#!/usr/bin/env python
# coding=utf-8
# 查询pos后台指定时间和状态的订单
import requests
import re
from lxml import etree
from openpyxl import Workbook
import time,os
from requests.packages import urllib3
from datetime import datetime
class POS_crawl(object):
def __init__(self, username, password):
# 初始化headers实例
self.headers = {"User-Agent": "Mozilla/5.0 (Windows NT 6.1; WOW64; rv:56.0) Gecko/20100101 Firefox/56.0",
"Referer": "https://pos.XXXX.com/login.html"
}
# 核实界面
self.post_url = "https://pos.XXXXX.com/j_spring_security_check"
# session会话对象
self.session = requests.session()
self.username = username
self.password = password
self.data = ['序号','订单号','卖家','客户','订单金额','下单时间','订单来源','订单状态','签收时间']
self.wb = Workbook()
# 去掉警告
urllib3.disable_warnings()
# 提取表单登录信息(可以和模拟登陆合并成一个)
def get_login_info(self):
data = {
"j_username": self.username,
"j_password": self.password
}
return data
# 模拟登录
def login(self):
data = self.get_login_info()
headers = {
'User-Agent': 'Mozilla/5.0 (compatible; MSIE 9.0; Windows NT 6.1; Trident/5.0);',
"Referer": self.post_url,
"X-Requested-With": "XMLHttpRequest",
}
try:
login_page = self.session.post(self.post_url, data=data, headers=headers,verify=False)
# print(login_page.text)
if "loginerror" in login_page.text:
print("登录失败,错误的手机号码或密码!")
if "</span>首页" in login_page.text:
print("欢迎您'%s',成功登陆POS管理系统!"%self.username)
self.order_list()
except Exception as e:
print(e)
# 处理订单
def order_list(self):
# 获取当天日期
file_name_date = time.strftime("%Y-%m-%d", time.localtime())
# 日期格式正则规则
patt = re.compile(r"\d{4}-\d{1,2}-\d{1,2}")
headers = {
"User-Agent": "Mozilla/5.0 (Windows NT 6.1; WOW64; rv:56.0) Gecko/20100101 Firefox/56.0",
"Referer": "https://pos.XXXX.com/order/tolist.html",
}
for state in ['100','40']:
while True:
print("\n" + "=" * 75)
print("开始日期如果不输入则为2015年最早日期,假设为2015-1-1,结束日期如果不输入则为当天日期。")

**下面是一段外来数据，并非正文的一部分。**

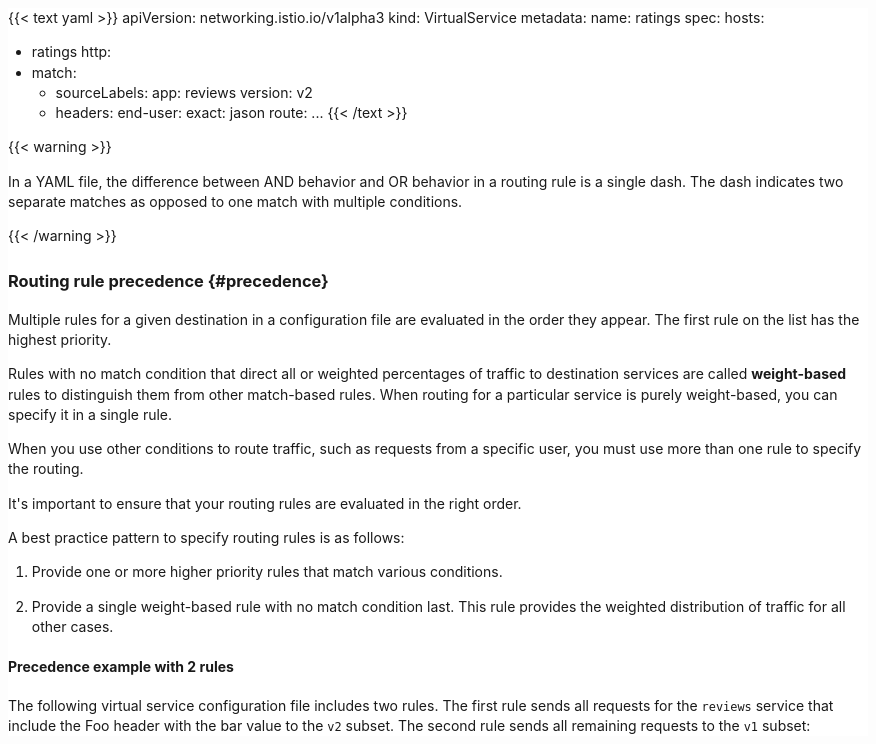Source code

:{{< text yaml >}}
apiVersion: networking.istio.io/v1alpha3
kind: VirtualService
metadata:
  name: ratings
spec:
  hosts:
  - ratings
  http:
  - match:
    - sourceLabels:
        app: reviews
        version: v2
    - headers:
        end-user:
          exact: jason
    route:
    ...
{{< /text >}}

{{< warning >}}

In a YAML file, the difference between AND behavior and OR behavior in a
routing rule is a single dash. The dash indicates two separate matches as
opposed to one match with multiple conditions.

{{< /warning >}}

### Routing rule precedence {#precedence}

Multiple rules for a given destination in a configuration file are evaluated in
the order they appear. The first rule on the list has the highest priority.

Rules with no match condition that direct all or weighted percentages of
traffic to destination services are called **weight-based** rules to
distinguish them from other match-based rules. When routing for a particular
service is purely weight-based, you can specify it in a single rule.

When you use other conditions to route traffic, such as requests from a
specific user, you must use more than one rule to specify the routing.

It's important to ensure that your routing rules are evaluated in the right
order.

A best practice pattern to specify routing rules is as follows:

1. Provide one or more higher priority rules that match various conditions.

1. Provide a single weight-based rule with no match condition last. This rule
   provides the weighted distribution of traffic for all other cases.

#### Precedence example with 2 rules

The following virtual service configuration file includes two rules. The first
rule sends all requests for the `reviews` service that include the Foo header
with the bar value to the `v2` subset. The second rule sends all remaining
requests to the `v1` subset:
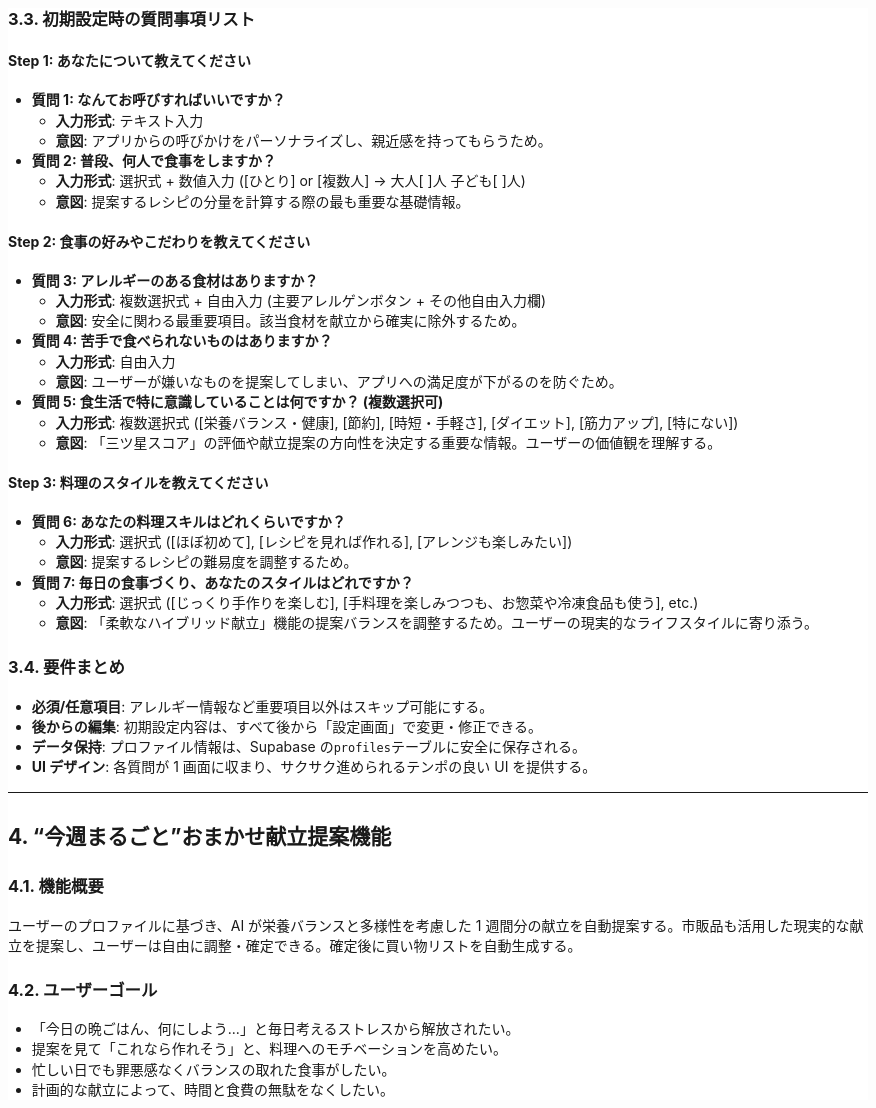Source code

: ### 3.3. 初期設定時の質問事項リスト

#### Step 1: あなたについて教えてください

- **質問 1: なんてお呼びすればいいですか？**
  - **入力形式**: テキスト入力
  - **意図**: アプリからの呼びかけをパーソナライズし、親近感を持ってもらうため。
- **質問 2: 普段、何人で食事をしますか？**
  - **入力形式**: 選択式 + 数値入力 ([ひとり] or [複数人] → 大人[ ]人 子ども[ ]人)
  - **意図**: 提案するレシピの分量を計算する際の最も重要な基礎情報。

#### Step 2: 食事の好みやこだわりを教えてください

- **質問 3: アレルギーのある食材はありますか？**
  - **入力形式**: 複数選択式 + 自由入力 (主要アレルゲンボタン + その他自由入力欄)
  - **意図**: 安全に関わる最重要項目。該当食材を献立から確実に除外するため。
- **質問 4: 苦手で食べられないものはありますか？**
  - **入力形式**: 自由入力
  - **意図**: ユーザーが嫌いなものを提案してしまい、アプリへの満足度が下がるのを防ぐため。
- **質問 5: 食生活で特に意識していることは何ですか？ (複数選択可)**
  - **入力形式**: 複数選択式 ([栄養バランス・健康], [節約], [時短・手軽さ], [ダイエット], [筋力アップ], [特にない])
  - **意図**: 「三ツ星スコア」の評価や献立提案の方向性を決定する重要な情報。ユーザーの価値観を理解する。

#### Step 3: 料理のスタイルを教えてください

- **質問 6: あなたの料理スキルはどれくらいですか？**
  - **入力形式**: 選択式 ([ほぼ初めて], [レシピを見れば作れる], [アレンジも楽しみたい])
  - **意図**: 提案するレシピの難易度を調整するため。
- **質問 7: 毎日の食事づくり、あなたのスタイルはどれですか？**
  - **入力形式**: 選択式 ([じっくり手作りを楽しむ], [手料理を楽しみつつも、お惣菜や冷凍食品も使う], etc.)
  - **意図**: 「柔軟なハイブリッド献立」機能の提案バランスを調整するため。ユーザーの現実的なライフスタイルに寄り添う。

### 3.4. 要件まとめ

- **必須/任意項目**: アレルギー情報など重要項目以外はスキップ可能にする。
- **後からの編集**: 初期設定内容は、すべて後から「設定画面」で変更・修正できる。
- **データ保持**: プロファイル情報は、Supabase の`profiles`テーブルに安全に保存される。
- **UI デザイン**: 各質問が 1 画面に収まり、サクサク進められるテンポの良い UI を提供する。

---

## 4\. “今週まるごと”おまかせ献立提案機能

### 4.1. 機能概要

ユーザーのプロファイルに基づき、AI が栄養バランスと多様性を考慮した 1 週間分の献立を自動提案する。市販品も活用した現実的な献立を提案し、ユーザーは自由に調整・確定できる。確定後に買い物リストを自動生成する。

### 4.2. ユーザーゴール

- 「今日の晩ごはん、何にしよう...」と毎日考えるストレスから解放されたい。
- 提案を見て「これなら作れそう」と、料理へのモチベーションを高めたい。
- 忙しい日でも罪悪感なくバランスの取れた食事がしたい。
- 計画的な献立によって、時間と食費の無駄をなくしたい。
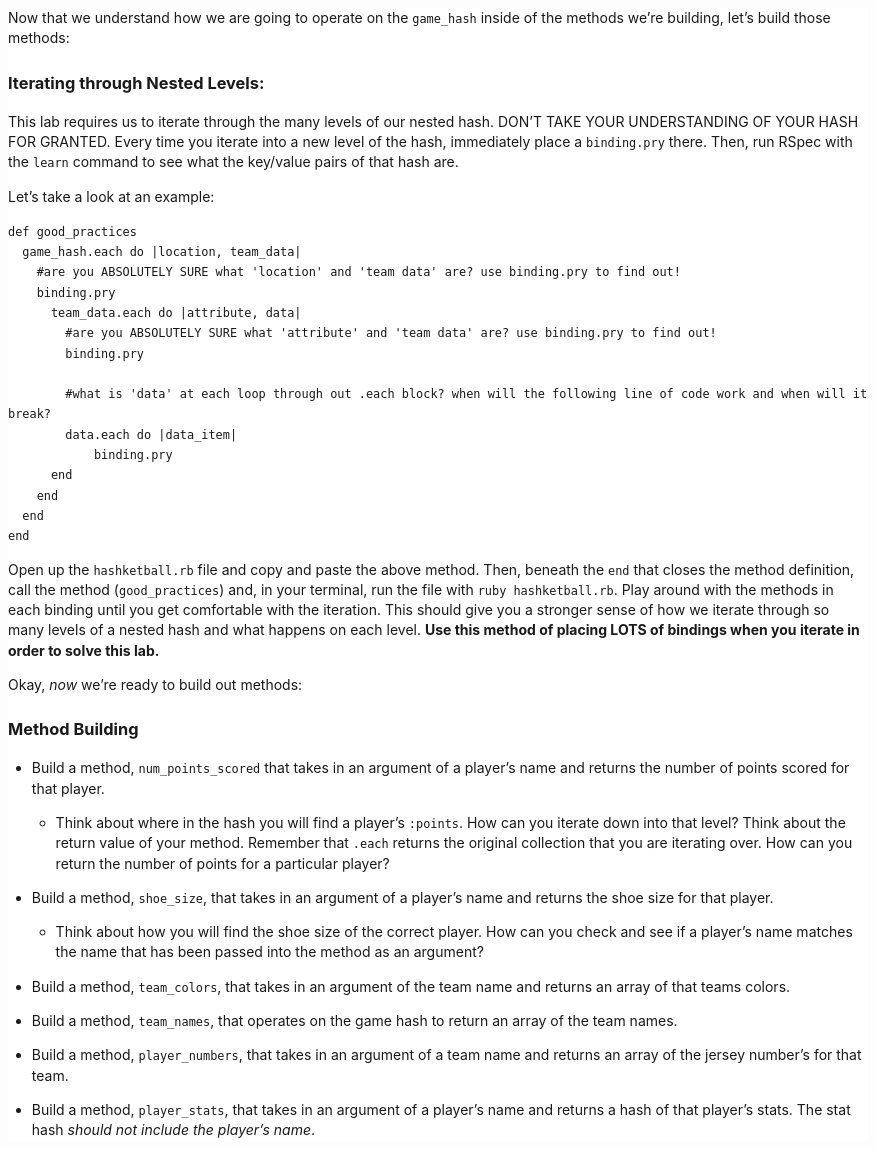 Now that we understand how we are going to operate on the `game_hash` inside of the methods we’re building, let’s build those methods:

### Iterating through Nested Levels:

This lab requires us to iterate through the many levels of our nested hash. DON’T TAKE YOUR UNDERSTANDING OF YOUR HASH FOR GRANTED. Every time you iterate into a new level of the hash, immediately place a `binding.pry` there. Then, run RSpec with the `learn` command to see what the key/value pairs of that hash are.

Let’s take a look at an example:

    def good_practices
      game_hash.each do |location, team_data|
        #are you ABSOLUTELY SURE what 'location' and 'team data' are? use binding.pry to find out!
        binding.pry
          team_data.each do |attribute, data|
            #are you ABSOLUTELY SURE what 'attribute' and 'team data' are? use binding.pry to find out!
            binding.pry

            #what is 'data' at each loop through out .each block? when will the following line of code work and when will it break?
            data.each do |data_item|
                binding.pry
          end
        end
      end
    end

Open up the `hashketball.rb` file and copy and paste the above method. Then, beneath the `end` that closes the method definition, call the method (`good_practices`) and, in your terminal, run the file with `ruby hashketball.rb`. Play around with the methods in each binding until you get comfortable with the iteration. This should give you a stronger sense of how we iterate through so many levels of a nested hash and what happens on each level. **Use this method of placing LOTS of bindings when you iterate in order to solve this lab.**

Okay, *now* we’re ready to build out methods:

### Method Building

-   Build a method, `num_points_scored` that takes in an argument of a player’s name and returns the number of points scored for that player.

    -   Think about where in the hash you will find a player’s `:points`. How can you iterate down into that level? Think about the return value of your method. Remember that `.each` returns the original collection that you are iterating over. How can you return the number of points for a particular player?

-   Build a method, `shoe_size`, that takes in an argument of a player’s name and returns the shoe size for that player.
    -   Think about how you will find the shoe size of the correct player. How can you check and see if a player’s name matches the name that has been passed into the method as an argument?
-   Build a method, `team_colors`, that takes in an argument of the team name and returns an array of that teams colors.
-   Build a method, `team_names`, that operates on the game hash to return an array of the team names.
-   Build a method, `player_numbers`, that takes in an argument of a team name and returns an array of the jersey number’s for that team.
-   Build a method, `player_stats`, that takes in an argument of a player’s name and returns a hash of that player’s stats. The stat hash *should not include the player’s name*.
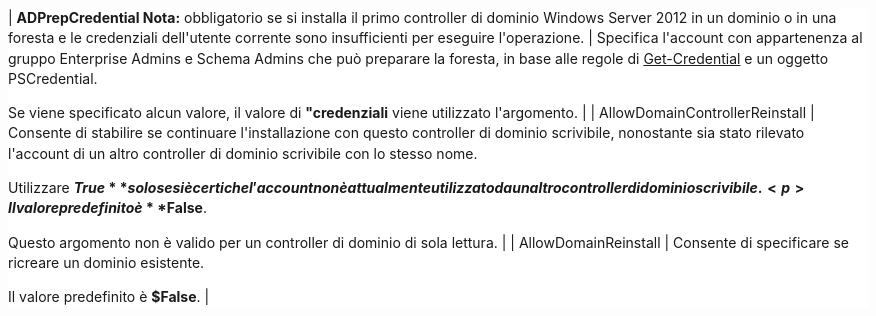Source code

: | **ADPrepCredential <PS Credential>** **Nota:** obbligatorio se si installa il primo controller di dominio Windows Server 2012 in un dominio o in una foresta e le credenziali dell'utente corrente sono insufficienti per eseguire l'operazione. |                                                                                                                                                                                                                                                                                                                                                                                                                                                                                                                                                    Specifica l'account con appartenenza al gruppo Enterprise Admins e Schema Admins che può preparare la foresta, in base alle regole di [Get-Credential](https://technet.microsoft.com/library/dd315327.aspx) e un oggetto PSCredential.<p>Se viene specificato alcun valore, il valore di **"credenziali** viene utilizzato l'argomento.                                                                                                                                                                                                                                                                                                                                                                                                                                                                                                                                                     |
|                                                                                                      AllowDomainControllerReinstall                                                                                                      |                                                                                                                                                                                                                                                                                                                                                                                                                                                                                                                    Consente di stabilire se continuare l'installazione con questo controller di dominio scrivibile, nonostante sia stato rilevato l'account di un altro controller di dominio scrivibile con lo stesso nome.<p>Utilizzare **$True** solo se si è certi che l'account non è attualmente utilizzato da un altro controller di dominio scrivibile.<p>Il valore predefinito è **$False**.<p>Questo argomento non è valido per un controller di dominio di sola lettura.                                                                                                                                                                                                                                                                                                                                                                                                                                                                                                                     |
|                                                                                                           AllowDomainReinstall                                                                                                           |                                                                                                                                                                                                                                                                                                                                                                                                                                                                                                                                                                                                                                                                        Consente di specificare se ricreare un dominio esistente.<p>Il valore predefinito è **$False**.                                                                                                                                                                                                                                                                                                                                                                                                                                                                                                                                                                                                                                                                        |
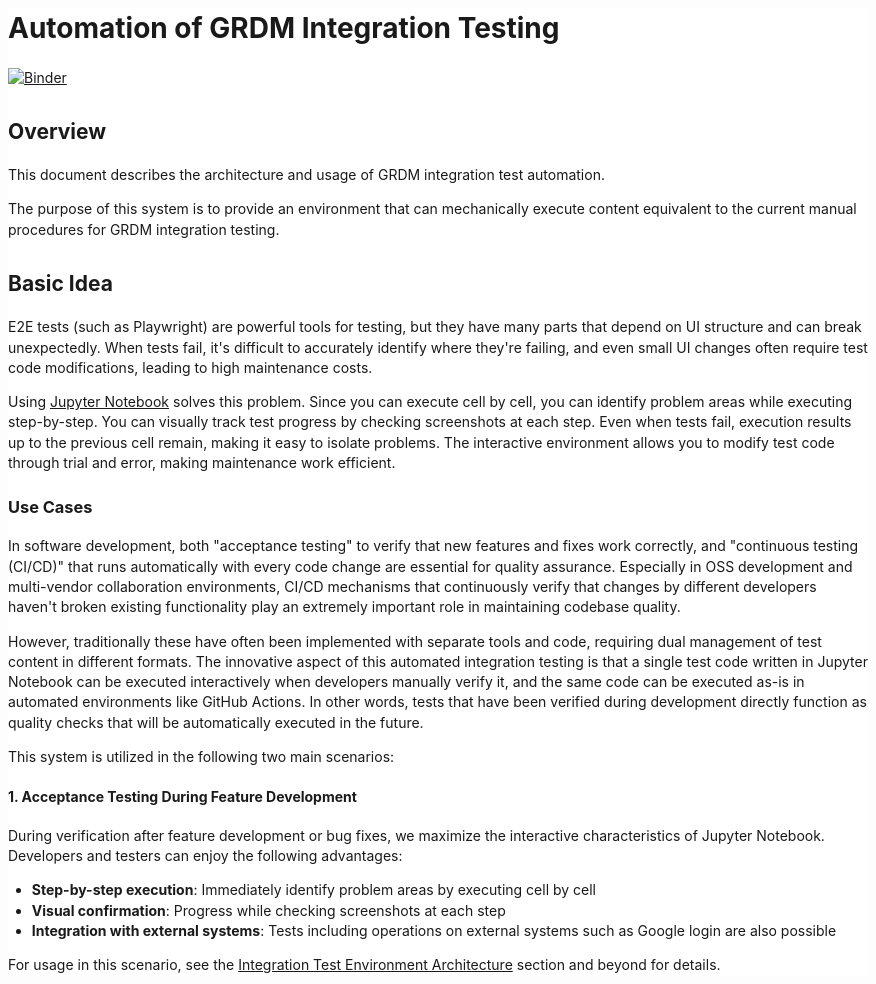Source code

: # Automation of GRDM Integration Testing

[![Binder](https://mybinder.org/badge_logo.svg)](https://mybinder.org/v2/gh/RCOSDP/RDM-e2e-test-nb/HEAD)

## Overview

This document describes the architecture and usage of GRDM integration test automation.

The purpose of this system is to provide an environment that can mechanically execute content equivalent to the current manual procedures for GRDM integration testing.

## Basic Idea

E2E tests (such as Playwright) are powerful tools for testing, but they have many parts that depend on UI structure and can break unexpectedly. When tests fail, it's difficult to accurately identify where they're failing, and even small UI changes often require test code modifications, leading to high maintenance costs.

Using [Jupyter Notebook](https://jupyter.org/) solves this problem. Since you can execute cell by cell, you can identify problem areas while executing step-by-step. You can visually track test progress by checking screenshots at each step. Even when tests fail, execution results up to the previous cell remain, making it easy to isolate problems. The interactive environment allows you to modify test code through trial and error, making maintenance work efficient.

### Use Cases

In software development, both "acceptance testing" to verify that new features and fixes work correctly, and "continuous testing (CI/CD)" that runs automatically with every code change are essential for quality assurance. Especially in OSS development and multi-vendor collaboration environments, CI/CD mechanisms that continuously verify that changes by different developers haven't broken existing functionality play an extremely important role in maintaining codebase quality.

However, traditionally these have often been implemented with separate tools and code, requiring dual management of test content in different formats. The innovative aspect of this automated integration testing is that a single test code written in Jupyter Notebook can be executed interactively when developers manually verify it, and the same code can be executed as-is in automated environments like GitHub Actions. In other words, tests that have been verified during development directly function as quality checks that will be automatically executed in the future.

This system is utilized in the following two main scenarios:

#### 1. Acceptance Testing During Feature Development

During verification after feature development or bug fixes, we maximize the interactive characteristics of Jupyter Notebook. Developers and testers can enjoy the following advantages:

- **Step-by-step execution**: Immediately identify problem areas by executing cell by cell
- **Visual confirmation**: Progress while checking screenshots at each step
- **Integration with external systems**: Tests including operations on external systems such as Google login are also possible

For usage in this scenario, see the [Integration Test Environment Architecture](#integration-test-environment-architecture) section and beyond for details.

print("注意:已完成订单中,如果开始和结束日期都不输入,则把签收日期为空的也会筛选出来。")
print("=" * 75 + "\n")
if state == "100":
# self.wb.sheetnames显示sheet表名字,防止输错日期循环的时候多次创建ws
if '已完成订单列表'not in self.wb.sheetnames:
ws = self.wb.active
ws.title = '已完成订单列表' # 修改第一个sheet表名为销售企业数量列表
start_date = input("请输入已完成签收的开始日期(格式:2018-11-30):")
end_date = input("请输入已完成签收的结束日期(格式:2018-11-30):")
ws.column_dimensions['I'].width = 19
else:
if '配送中订单列表'not in self.wb.sheetnames:
ws = self.wb.create_sheet('配送中订单列表',index=1) # 插入新的工作表,放在1位置
start_date = input("请输入配送中的下单开始日期(格式:2018-11-30):")
end_date = input("请输入配送中的下单结束日期(格式:2018-11-30):")
re_start_date = patt.findall(start_date)
re_end_date = patt.findall(end_date)
if start_date !='':
if len(re_start_date)!=0:
# 结束日期可以不输入
if end_date =='':
break
else:
if len(re_end_date) == 0:
print("ERROR:结束日期格式输入有误,请重新输入!")
continue
else:
break
else:
if end_date != '':
if len(re_end_date) == 0:
print("ERROR:开始和结束日期格式输入有误,请重新输入!")
continue
else:
print("ERROR:开始日期格式输入有误,请重新输入!")
continue
else:
# re_end_date = patt.findall(end_date)
if end_date != '':
if len(re_end_date) == 0:
print("ERROR:结束日期格式输入有误,请重新输入!")
continue
else:
break
else:
break
# 先写入表头数据
for head in range(1, len(self.data) + 1):
_ = ws.cell(row=1, column=head, value=self.data[head - 1])
# 我们将查询日期的区间写在第一行第10列
if end_date == '':
end_date = file_name_date
if start_date == '':
start_date = '2015-1-1'
if state == "100":
select_date = "查询签收日期:"+start_date+"至"+end_date
ws.cell(row=1, column=10, value=select_date)
else:
select_date = "查询下单日期:" + start_date + "至" + end_date
ws.cell(row=1,column=9,value=select_date)
# 冻结首行
ws.freeze_panes = 'A2'
ws.column_dimensions['A'].width = 6
ws.column_dimensions['B'].width = 10
ws.column_dimensions['C'].width = 45
ws.column_dimensions['D'].width = 33
ws.column_dimensions['E'].width = 10
ws.column_dimensions['F'].width = 19
ws.column_dimensions['G'].width = 12
self.process_product(start_date,end_date,state,ws,headers)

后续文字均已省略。